Mitch McConnell gave an extraordinary speech skewering Trump's efforts to overturn the election
- Senate Majority Leader Mitch McConnell gave a fiery speech on the Senate floor Wednesday excoriating President Donald Trump and his congressional allies' to throw out the results of the 2020 election.
- "Nothing before us proves illegality of the massive scale that would have tipped the entire election. Nor can public doubt alone justify a radical break when the doubt was incited without any evidence," McConnell said.
- "This election was not unusually close," he added. "The Electoral College margin was almost identical to what it was 2016. If this election were overturned by the losing side, our democracy would enter a death spiral."
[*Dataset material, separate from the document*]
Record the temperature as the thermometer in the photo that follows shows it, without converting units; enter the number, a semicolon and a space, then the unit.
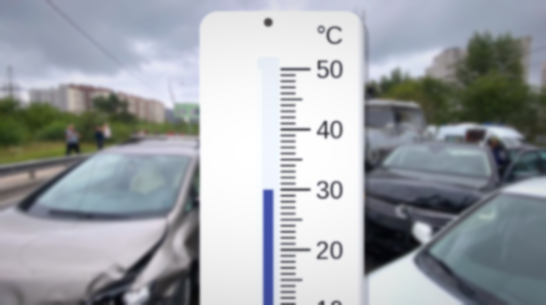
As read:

Senate Majority Leader Mitch McConnell, the most powerful Republican in the upper chamber, gave a searing floor speech on Wednesday blowing a hole through President Donald Trump and his allies' efforts to unilaterally throw out some states' electoral votes and overturn the results of the 2020 general election.
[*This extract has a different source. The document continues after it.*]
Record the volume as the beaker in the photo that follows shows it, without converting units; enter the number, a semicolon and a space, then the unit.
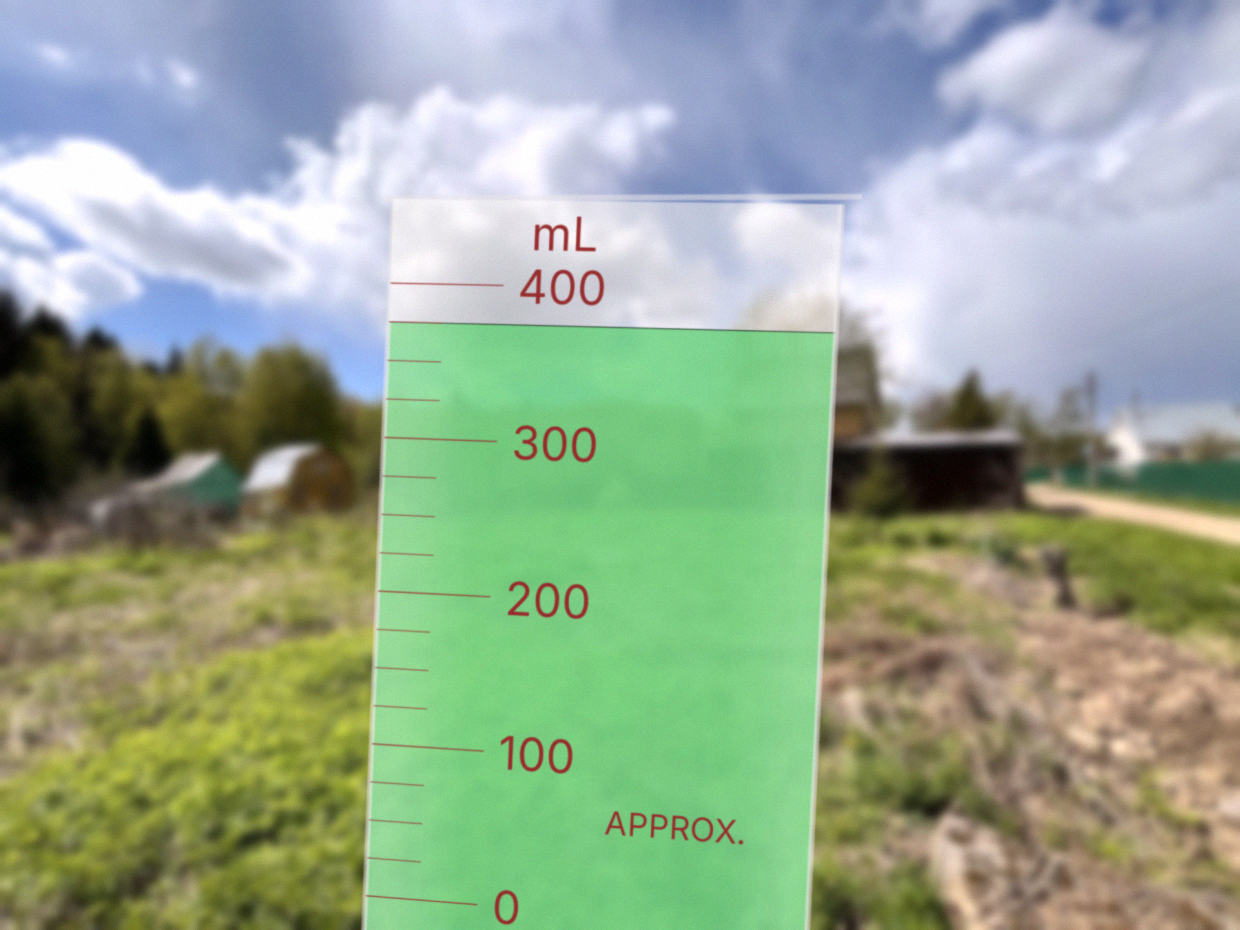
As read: 375; mL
"Nothing before us proves illegality of the massive scale that would have tipped the entire election," McConnell said, referring to Trump's false assertion that there was widespread, nationwide voter fraud that delegitimized the results of the election. "Nor can public doubt alone justify a radical break when the doubt was incited without any evidence."
"The Constitution gives us here in Congress a limited role," McConnell added, in a rebuke of some Trump loyalists' claims that Congress and Vice President Mike Pence can "decertify" states' electoral votes if they want to.
"This election was not unusually close. 1976, 2000, and 2004 were all closer than this. The Electoral College margin was almost identical to what it was 2016. If this election were overturned by the losing side, our democracy would enter a death spiral," the Kentucky Republican said.
McConnell made his remarks when Congress convened to officially certify President-elect Joe Biden's victory in the election. A few minutes after the joint session opened, a number of Republican House and Senate lawmakers objected to certifying Arizona's electoral votes, which went to Biden after the Electoral College met last month.
According to congressional procedure, when a challenge is lodged against a state's electoral votes, both houses must separately debate the motion for up to two hours.
Both the House of Representatives and the Senate must vote to reject a state's electoral votes in order to nullify them. There is virtually no chance of that happening this year, given that Democrats control the House and Republicans control the Senate, and many Senate Republicans have said they will not back the president's efforts to take back the White House.